16) Prebiotic=> reduce blood glucose concentration and consequently delay the onset of insulin resistance. Furthermore, it appears that the administration of probiotics to experimental animals caused changes both in the microflora itself and in various tissues associated with energy metabolism, lipid metabolism, and amino acid metabolism.

17) Ceylon cinnamon=> rich in antioxidants and has anti-inflammatory properties. It reduces glucose, triglyceride, and LDL cholesterol levels. Some studies suggest that it may help protect brain function and memory.

18) Berberine=> A natural alkaloid found in various plants, such as barberry, buckthorn, and wild grape, it has been used in traditional Chinese and Ayurvedic medicine for centuries. It has gained popularity as a dietary supplement due to its potential health benefits, such as glucose and lipid regulation, anti-inflammatory effects, and weight loss support.

Benefits and actions:
Blood sugar regulation: Berberine may help lower blood sugar levels and improve insulin sensitivity, making it useful for people with type 2 diabetes.

Heart health:
Research shows that berberine can help lower blood pressure, improve cholesterol levels, and prevent cardiovascular disease.
Weight loss:
Berberine may support weight loss, especially in people with metabolic syndrome, by helping to combat insulin resistance.
Anti-inflammatory action:
Berberine has anti-inflammatory properties that can help relieve various inflammatory conditions.
Digestive system:
Berberine can help improve digestive system function and relieve digestive problems.
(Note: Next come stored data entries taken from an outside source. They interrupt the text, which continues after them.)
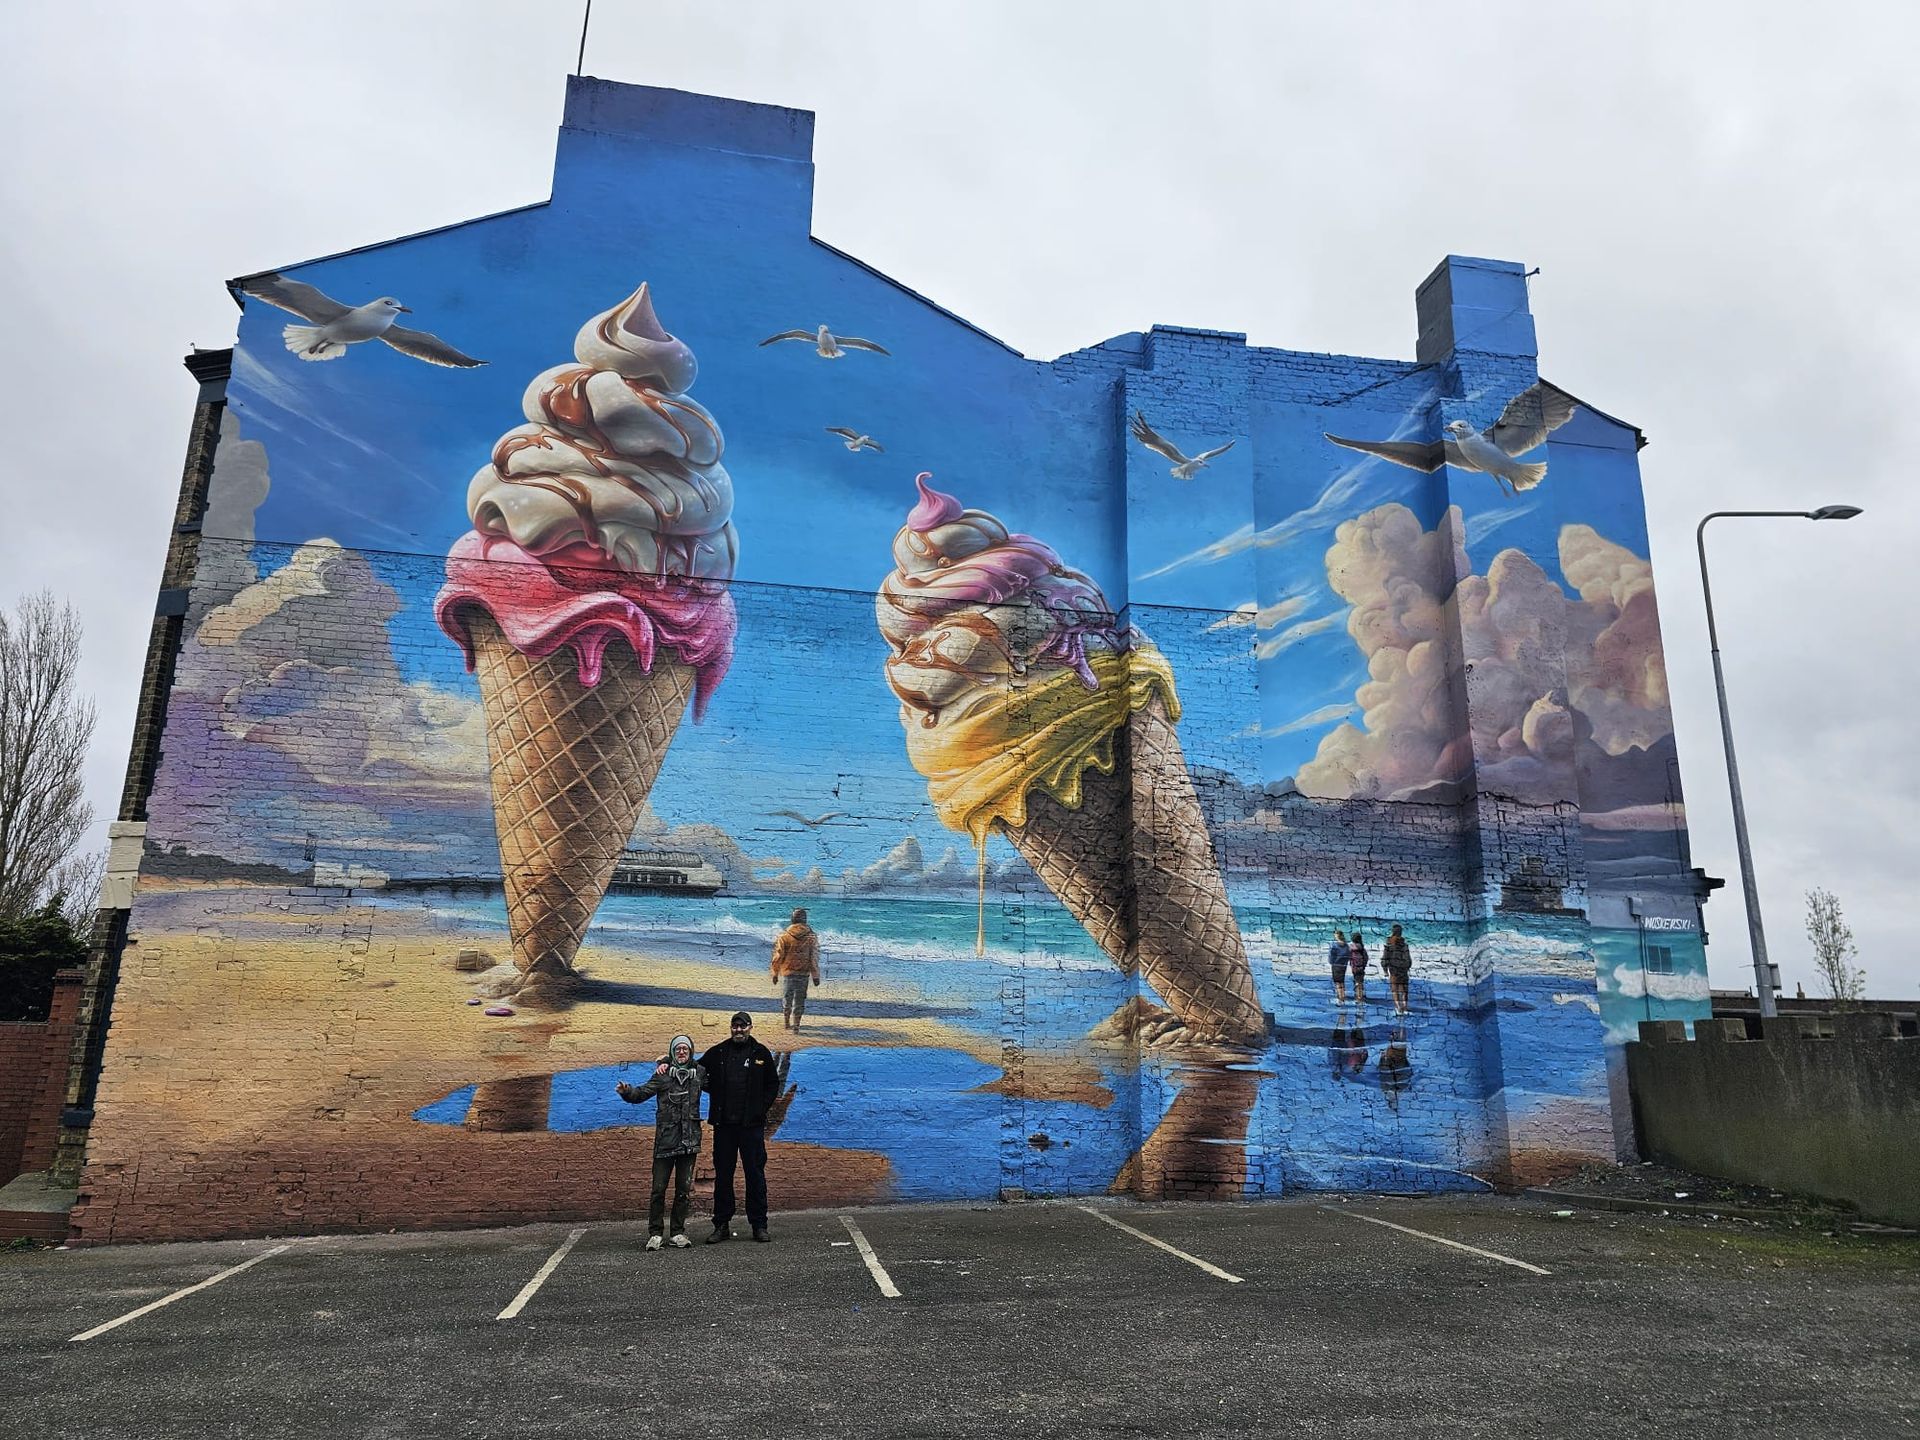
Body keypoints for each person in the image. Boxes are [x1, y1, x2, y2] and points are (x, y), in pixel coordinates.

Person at [615, 1034, 705, 1251]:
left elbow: (720, 1082)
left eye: (685, 1049)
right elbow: (641, 1093)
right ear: (673, 1052)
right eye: (677, 1049)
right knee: (658, 1190)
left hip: (689, 1142)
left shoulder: (700, 1073)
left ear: (691, 1052)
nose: (681, 1052)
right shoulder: (662, 1075)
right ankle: (655, 1234)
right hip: (665, 1141)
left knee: (683, 1191)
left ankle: (677, 1233)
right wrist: (627, 1092)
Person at [700, 1010, 780, 1243]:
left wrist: (760, 1109)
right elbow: (696, 1070)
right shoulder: (718, 1052)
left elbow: (772, 1084)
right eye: (735, 1026)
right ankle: (721, 1225)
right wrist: (667, 1063)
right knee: (723, 1176)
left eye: (743, 1026)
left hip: (751, 1127)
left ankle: (759, 1225)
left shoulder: (761, 1053)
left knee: (755, 1175)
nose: (739, 1030)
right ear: (731, 1028)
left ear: (750, 1028)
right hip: (724, 1126)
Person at [770, 908, 824, 1031]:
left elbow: (778, 956)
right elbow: (813, 958)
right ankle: (796, 1026)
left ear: (792, 920)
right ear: (805, 920)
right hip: (803, 974)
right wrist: (815, 976)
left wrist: (775, 973)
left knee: (787, 998)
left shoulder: (784, 936)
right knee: (800, 1000)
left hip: (788, 973)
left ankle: (786, 1023)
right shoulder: (811, 937)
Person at [1382, 923, 1412, 1016]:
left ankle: (1398, 1007)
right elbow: (1408, 959)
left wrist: (1385, 970)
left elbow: (1385, 958)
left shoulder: (1389, 944)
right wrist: (1407, 966)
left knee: (1395, 989)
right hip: (1403, 969)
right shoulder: (1404, 945)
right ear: (1401, 933)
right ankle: (1405, 1007)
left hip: (1393, 969)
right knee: (1404, 989)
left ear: (1393, 932)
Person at [1348, 929, 1370, 1008]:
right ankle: (1360, 996)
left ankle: (1358, 997)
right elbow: (1366, 958)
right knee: (1360, 982)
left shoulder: (1350, 948)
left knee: (1356, 981)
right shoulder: (1362, 948)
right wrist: (1364, 965)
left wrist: (1351, 963)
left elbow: (1348, 957)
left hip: (1354, 968)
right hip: (1361, 968)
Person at [1327, 928, 1350, 1004]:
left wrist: (1331, 962)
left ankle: (1340, 998)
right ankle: (1342, 995)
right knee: (1342, 981)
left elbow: (1331, 956)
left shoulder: (1334, 945)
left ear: (1337, 936)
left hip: (1336, 965)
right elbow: (1348, 955)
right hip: (1343, 965)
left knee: (1337, 982)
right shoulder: (1346, 945)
You can find berberine in our store at the following link:

https://nutriboost.gr/category/eidika-simplirwmata-ygeias

19) Antioxidants=> Alpha Lipoic Acid (ALA), Vitamin C and E to combat oxidative stress due to insulin resistance.
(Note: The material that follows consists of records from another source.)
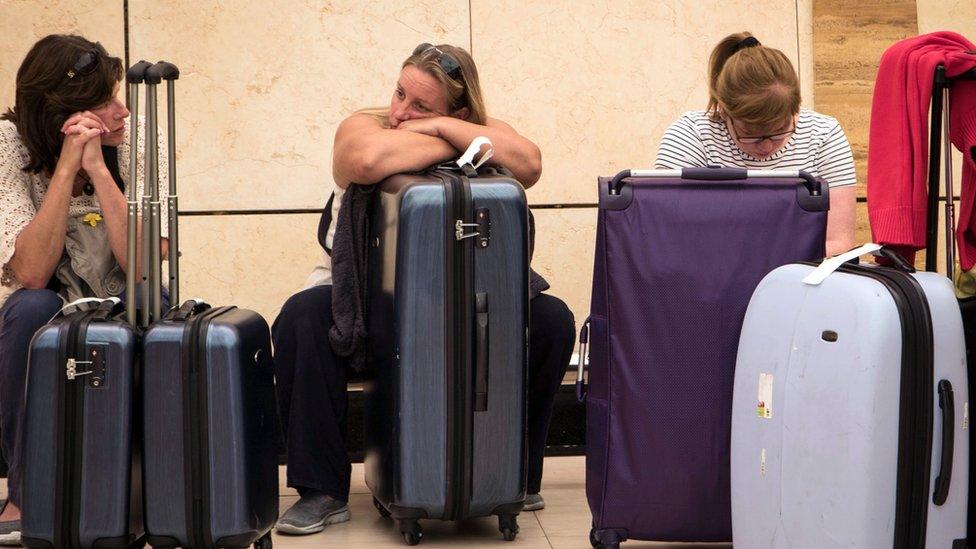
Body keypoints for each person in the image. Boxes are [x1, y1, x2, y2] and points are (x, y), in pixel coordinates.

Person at [272, 43, 576, 535]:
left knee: (550, 321)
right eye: (399, 93)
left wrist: (440, 132)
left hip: (452, 301)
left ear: (459, 110)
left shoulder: (481, 128)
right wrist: (458, 141)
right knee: (301, 318)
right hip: (367, 297)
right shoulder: (365, 124)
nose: (400, 113)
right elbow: (368, 160)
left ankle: (512, 474)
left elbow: (530, 164)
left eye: (420, 107)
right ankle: (321, 490)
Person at [0, 34, 168, 546]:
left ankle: (149, 492)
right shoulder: (8, 145)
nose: (122, 112)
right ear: (62, 116)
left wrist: (98, 166)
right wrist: (67, 167)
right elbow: (28, 272)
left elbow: (142, 266)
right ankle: (23, 496)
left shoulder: (135, 137)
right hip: (50, 299)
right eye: (106, 103)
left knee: (154, 307)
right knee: (30, 308)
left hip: (120, 294)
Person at [655, 31, 857, 256]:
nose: (766, 146)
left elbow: (840, 242)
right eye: (751, 133)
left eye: (780, 131)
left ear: (796, 107)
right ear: (723, 110)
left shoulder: (823, 134)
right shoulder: (691, 135)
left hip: (799, 280)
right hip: (710, 278)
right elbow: (670, 236)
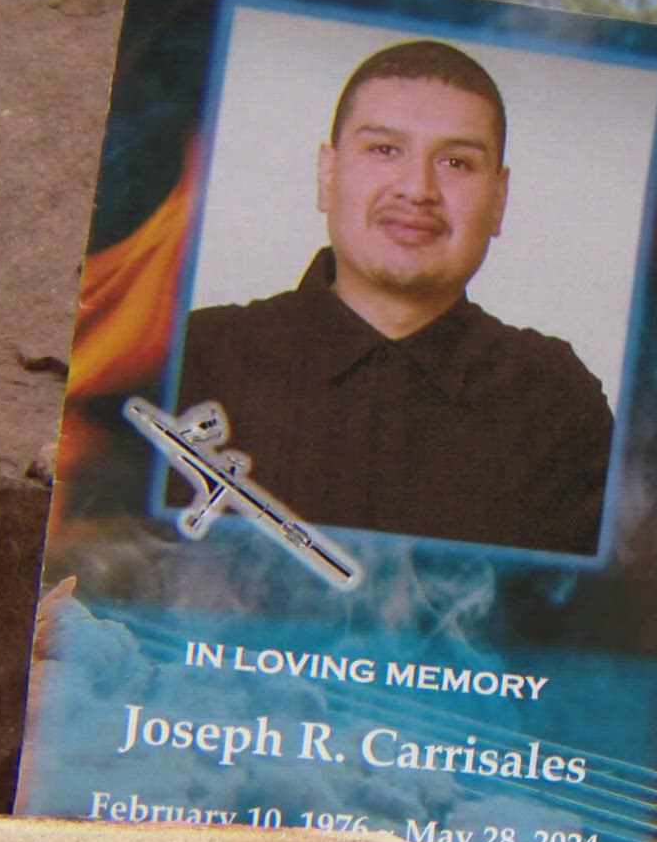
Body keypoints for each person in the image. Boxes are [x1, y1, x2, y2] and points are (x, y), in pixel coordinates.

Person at [174, 40, 613, 555]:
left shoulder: (558, 402)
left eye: (456, 162)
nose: (417, 188)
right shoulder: (189, 359)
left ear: (499, 200)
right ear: (327, 173)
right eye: (384, 150)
20) Apple cider vinegar (unfiltered) may improve insulin sensitivity, especially when consumed with carbohydrate-rich meals. This can help regulate blood sugar levels and be beneficial for people with type 2 diabetes or insulin resistance.

How it works:
Improving insulin sensitivity:
Apple cider vinegar can help cells respond better to insulin, allowing for more efficient absorption of glucose from the blood.

Lowering blood sugar:
Studies show that apple cider vinegar can lower blood sugar levels, especially after meals.

Slowing down carbohydrate absorption:
Apple cider vinegar can slow down the digestion of carbohydrates, causing a more gradual increase in blood glucose levels.